Berada di balai komunitas Vatulele yang terang bercat warna turquoise, Ravea mengajarkan para perempuan cara menarik tali, membersihkan tiram, serta membuat jaring pelindung dari plastik kuat untuk melindungi tiram dari ikan buntal dan ikan buntal karang. Ia menyelenggarakan sesi pelatihan triwulan, mengundang baik laki-laki maupun perempuan untuk mempelajari bisnis daging tiram.
Sekitar 25 perempuan di desa telah menerima pelatihan budidaya tiram tahun ini. Pada suatu hari di pertengahan Juli, enam perempuan berusia 24 hingga 59 tahun, berpakaian motif bunga dan polkadot, berjongkok di atas gulungan jaring pelindung.
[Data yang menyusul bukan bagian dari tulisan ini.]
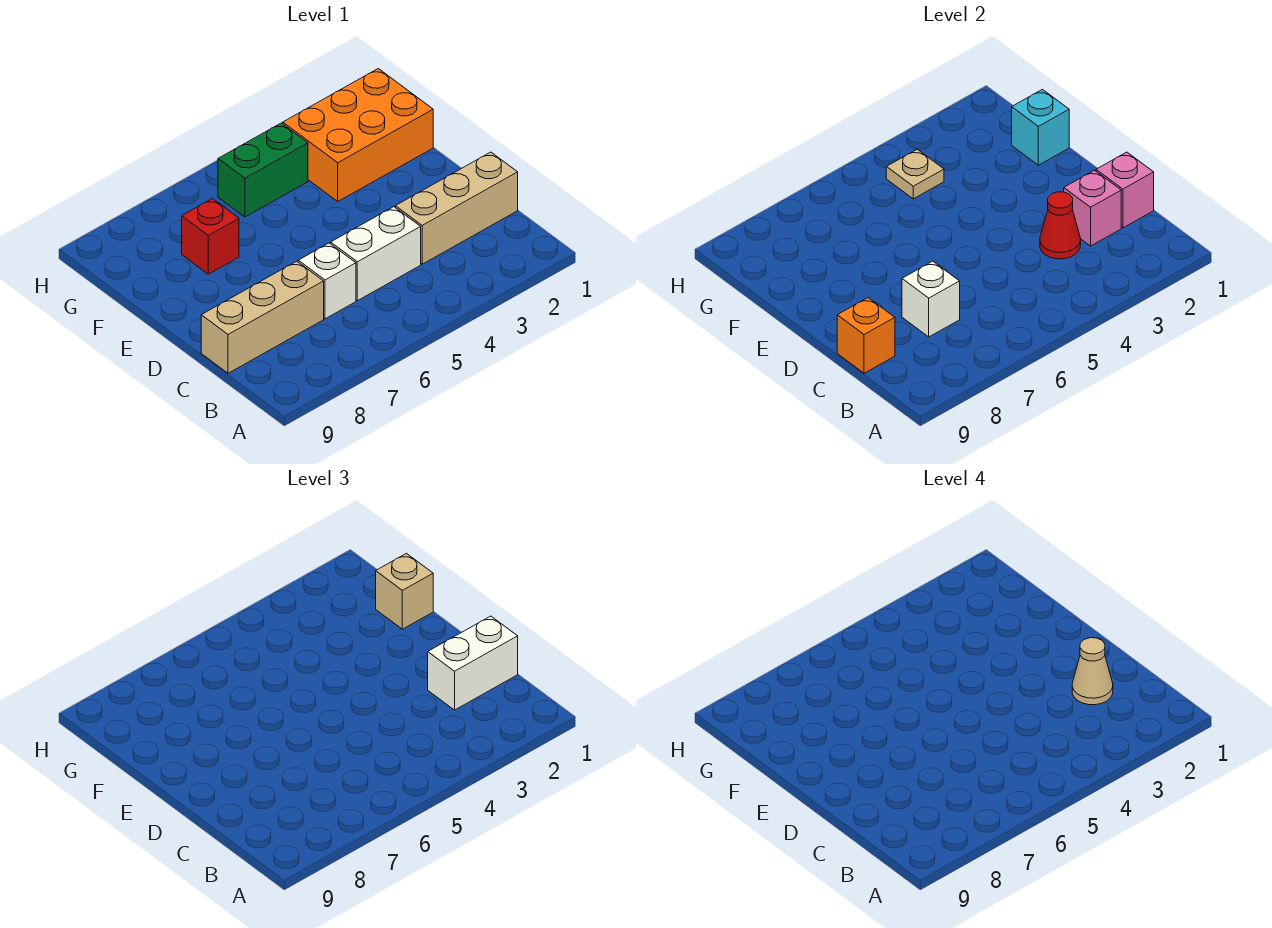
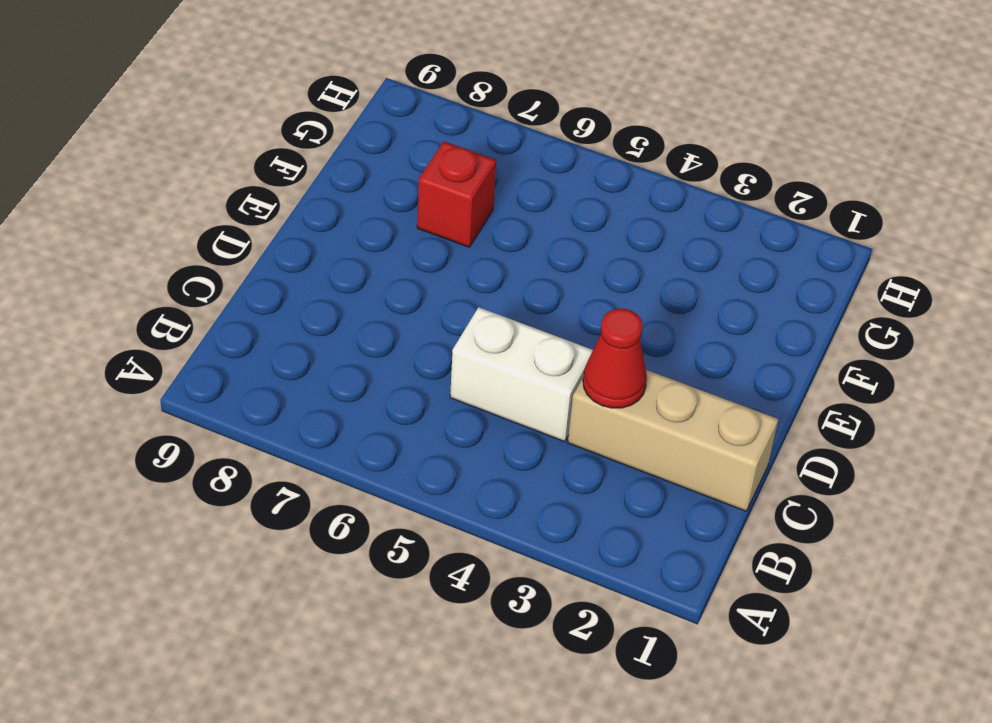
none -> white brick C6 level 1
none -> tan brick C7:C9 level 1
none -> orange brick F1:G3 level 1

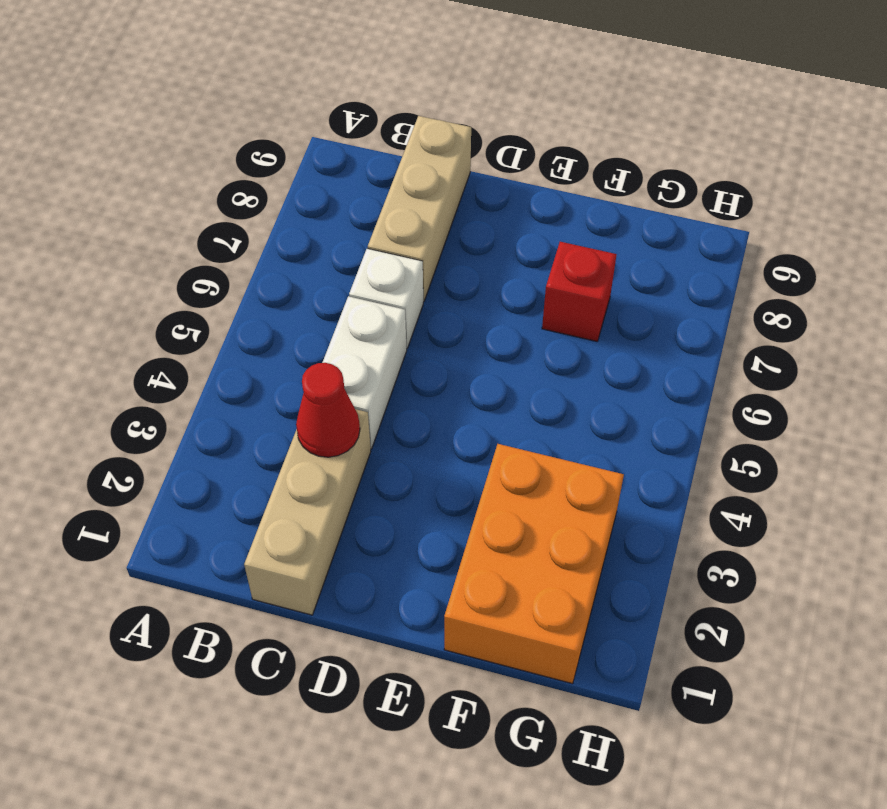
none -> green brick G4:G5 level 1
none -> pink brick C1 level 2
none -> pink brick C2 level 2

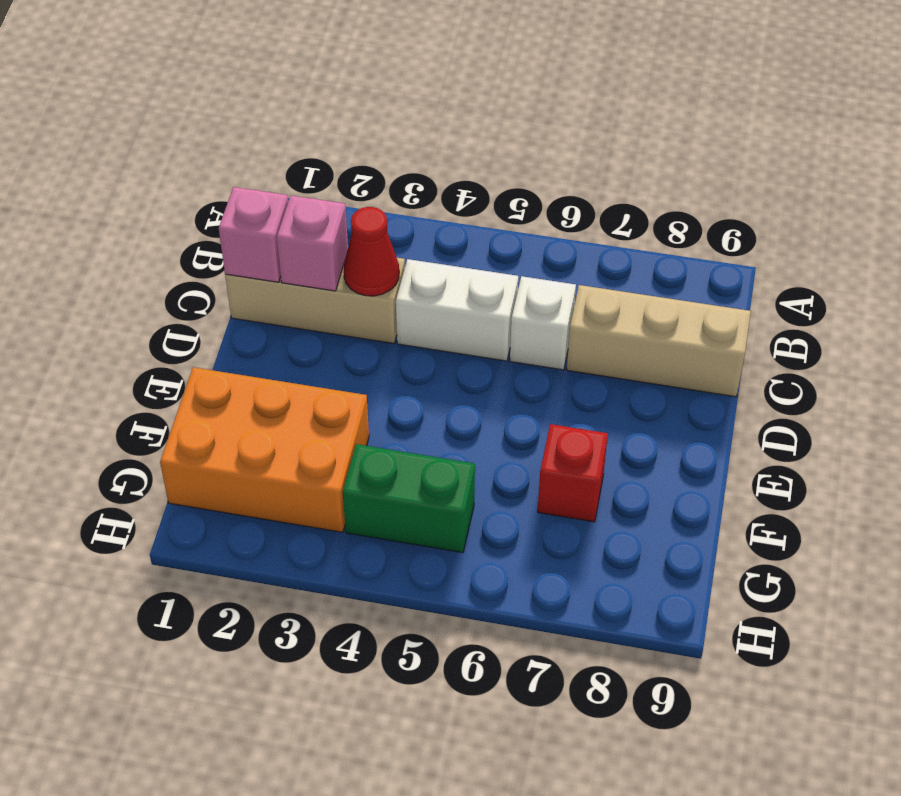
none -> white brick C7 level 2
none -> orange brick C9 level 2
none -> cyan brick F1 level 2

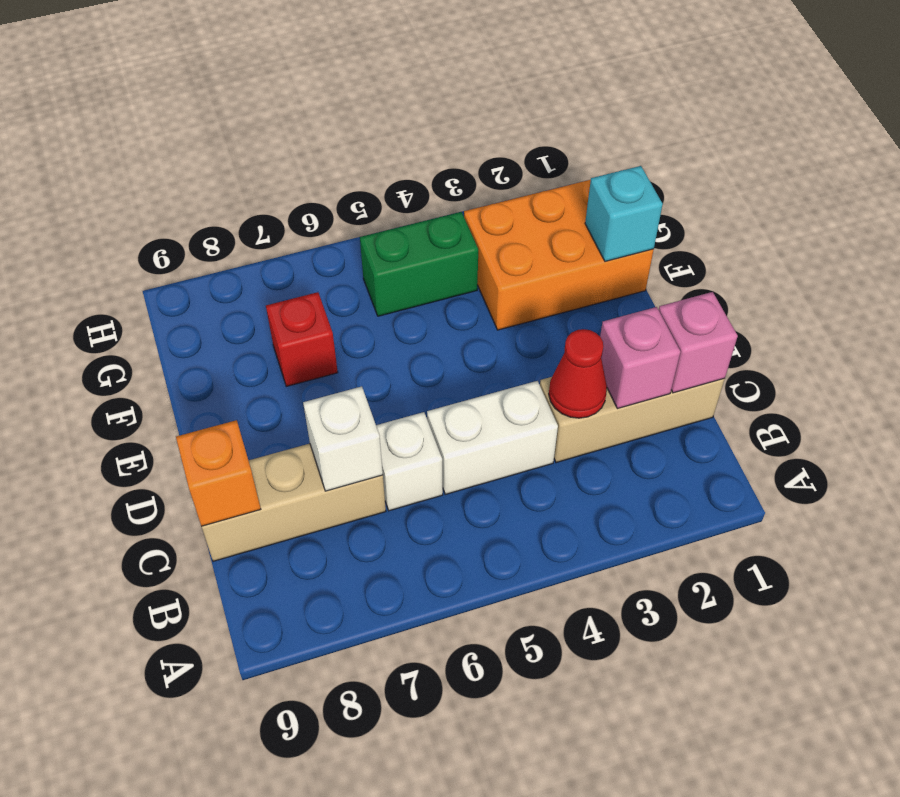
none -> tan plate G4 level 2
none -> white brick C1:C2 level 3
none -> tan brick F1 level 3

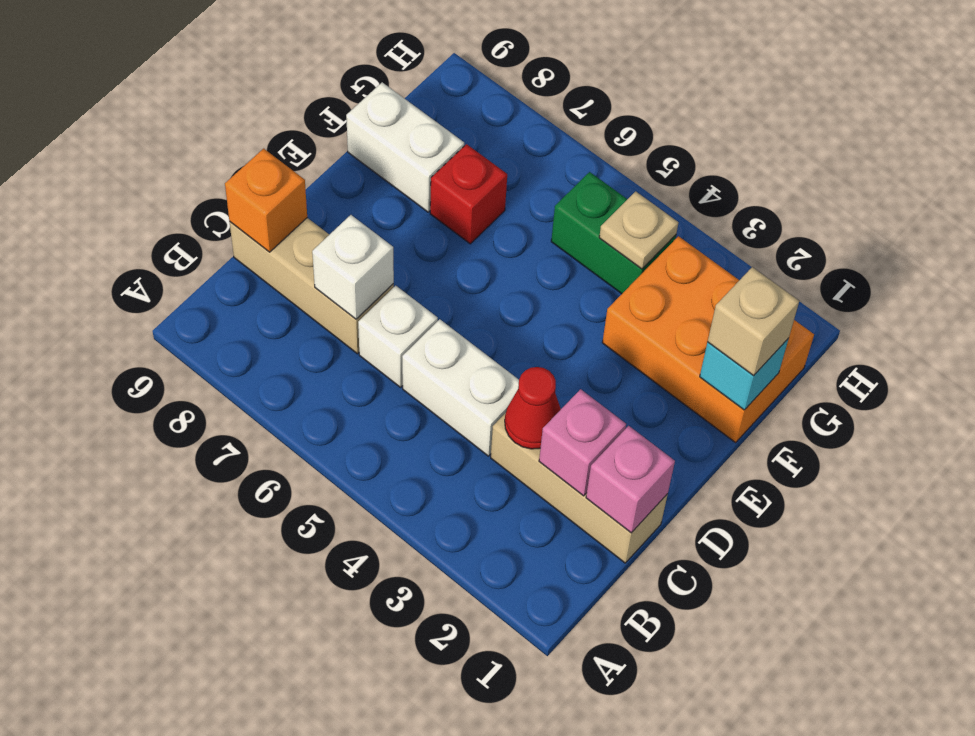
white brick F8:F9 level 1 -> white brick C1:C2 level 3
none -> tan cone C2 level 4

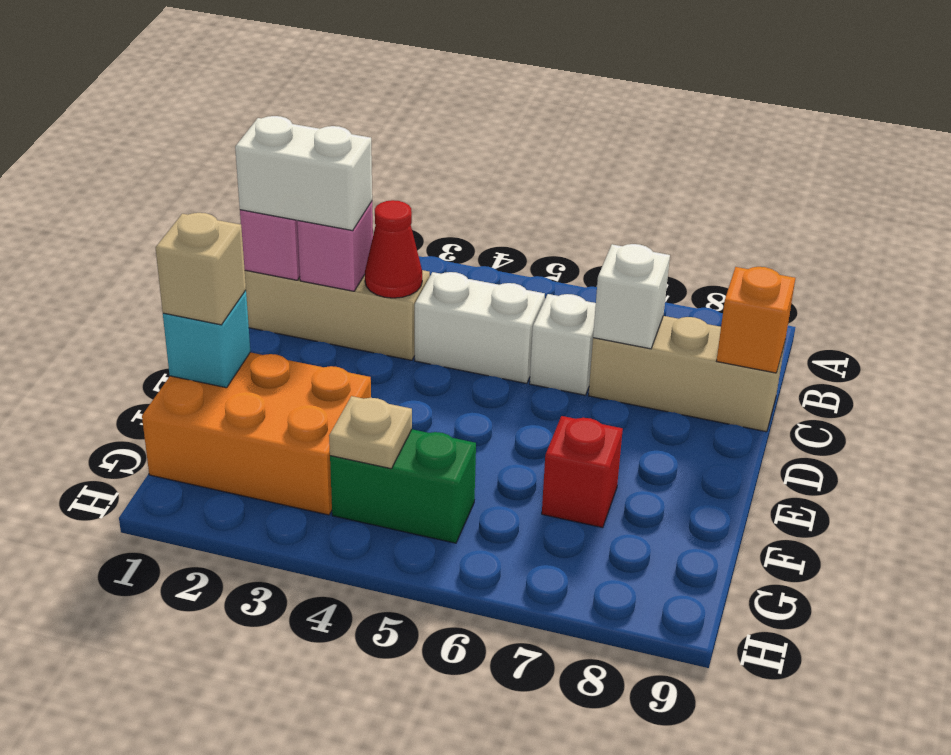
none -> tan cone C2 level 4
Unaisi Seruwaia, 49, adalah salah satu peserta. Ia sebelumnya menjabat sebagai sekretaris Vatulele Yaubula, koperasi tiram komunitas desa, sehingga ia memahami potensi industri ini.
“Tidak mudah tinggal di desa [Fiji] — sulit menghasilkan uang,” katanya, mencatat bahwa pendapatan rata-rata di desanya hanya 150 hingga 200 dolar Fiji ($66-88) per minggu.
“Kami menjual sayuran, seperti dalo [talas] dan yaqona [kava], atau kami mencari penghasilan dari memancing,” ujarnya, menambahkan bahwa beberapa perempuan juga mengeringkan daging kelapa, menganyam keranjang, atau bekerja di toko.
Seruwaia mengatakan, dengan cuaca yang semakin tak terprediksi, sumber pendapatan yang tahan terhadap iklim menjadi lebih penting dari sebelumnya.
Jaring pelindung menjaga tiram aman dari ikan buntal [Melonie Ryan/Al Jazeera]
Peringatan mengenai peristiwa cuaca ekstrem meningkatkan kekhawatiran bahwa stok perikanan akan semakin menurun. Pada Maret 2025, misalnya, sebuah studi iklim memperkirakan bahwa siklon tropis dan banjir ekstrem akan meningkat intensitasnya di Fiji, menimbulkan lebih banyak risiko bagi mata pencaharian pesisir dan laut.
Negara ini baru saja pulih dari Topan Winston tahun 2016. Badai yang berlangsung 26 hari tersebut merupakan yang terkuat dalam catatan di Belahan Bumi Selatan, menyebabkan kerusakan diperkirakan senilai 1,99 miliar dolar Fiji ($875 juta). Siklon itu mempengaruhi lebih dari setengah populasi Fiji, menewaskan 44 orang, serta mengakibatkan kerusakan dan kehancuran luas pada desa dan lahan pertanian, terutama di pesisir utara pulau utama, tetapi juga di pulau-pulau yang lebih kecil.
“Topan Winston menyebabkan kerusakan parah pada terumbu karang, mangrove, dan padang lamun — habitat kritis yang mendukung perikanan subsisten dan skala kecil,” ujar Rosi Batibasaga, seorang petugas perikanan WCS.
Desa-desa pesisir seperti Vatulele terkena dampak keras, katanya: “Mereka menghadapi berkurangnya ketersediaan ikan, rusaknya perahu dan alat tangkap, serta penurunan tajam pendapatan rumah tangga dan ketahanan pangan.”
Desa Vatulele terletak di pesisir selatan Vanua Levu [Melonie Ryan/Al Jazeera]
Penduduk Vatulele Vive Digiata, 59, menyatakannya dengan sederhana: “Sebelum [siklon], hidup lebih mudah,” katanya. “Ikan menjadi lebih kecil, dan orang-orang beralih ke ikan kaleng untuk melengkapi makanan mereka.”
Sementara itu, penangkapan ikan ilegal atau perburuan liar, seringkali oleh kapal asing, juga menguras stok ikan di perairan pesisir dan membuat spesies terancam punah, seperti penyu sisik, berada dalam risiko lebih besar.